Celebrus is not worried by this legislation, we have been engineering compliance into our products for some years and advocating mature and careful consideration of users privacy, preferences and data. When the intentions of the regulations are considered, the measures are sound and reasonable. Just consider that the internet in its current state is like the Wild West: as innovators continue to push the boundaries, anything goes. Questions about acceptable behavior only come later. In this case, the trigger has been the widespread realization of just how open (potentially to abuse) users’ proffered information has become. Currently, a whole host of personal data is being collected without users’ knowledge, which is sinister at best.

Few could argue against the need for a clean-up, for the introduction of greater controls and better protection for web users. Web-based analytics software is frighteningly sophisticated now. Consumers are becoming increasingly aware of this through the disconcerting way in which marketing is being targeted at them, not to mention the significant media attention these practices have attracted.

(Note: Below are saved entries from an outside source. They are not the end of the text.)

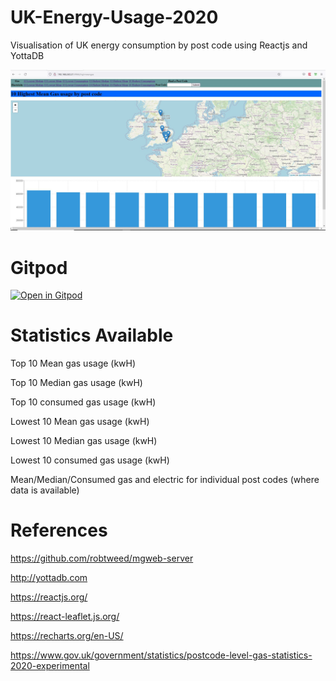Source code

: # UK-Energy-Usage-2020

Visualisation of UK energy consumption by post code using Reactjs and YottaDB

![Alt text](UKenergy.JPG?raw=true "view")

# Gitpod

[![Open in Gitpod](https://gitpod.io/button/open-in-gitpod.svg)](https://gitpod.io/#https://github.com/RamSailopal/UK-Energy-Usage-2020)

# Statistics Available

Top 10 Mean gas usage (kwH)

Top 10 Median gas usage (kwH)

Top 10 consumed gas usage (kwH)

Lowest 10 Mean gas usage (kwH)

Lowest 10 Median gas usage (kwH)

Lowest 10 consumed gas usage (kwH)

Mean/Median/Consumed gas and electric for individual post codes (where data is available)

# References

https://github.com/robtweed/mgweb-server

http://yottadb.com

https://reactjs.org/

https://react-leaflet.js.org/

https://recharts.org/en-US/

https://www.gov.uk/government/statistics/postcode-level-gas-statistics-2020-experimental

Some of the press coverage of this subject to date has wrongly assumed that the new legislation is a crackdown on cookies, but it is not. It is not only more comprehensive than that – encompassing all methods of storing data on a client device – but it also actively allows for the use of cookies in circumstances where this is felt to add value. For example, cookies can be used to help companies remember where user permission has or has not been given, so that this does not have to be repeated. But cookies that collect data for marketing are not essential, and so must be consented to.

Embracing positive change

Hindsight is a wonderful thing, and it won’t be long before the current change in legislation seems logical, if not long overdue. Today, no one questions the legal clampdown on pyramid selling schemes that caused a lot of people to lose a lot of money not so many years ago. Looking back on the situation, it’s now hard to believe that the practice was ever legal; in retrospect, the clampdown was inevitable.

In a couple of years, we will look back at the new data privacy measures in the same way. The benefits will be a cleaner industry for all, and greater buy-in from customers as improved transparency helps to restore their confidence in doing business online. However the industry feels about the new restrictions, they are the best measures we could have hoped for, and the positive benefits to all will far outweigh any inconvenience involved in making a few simple adjustments to existing web activities.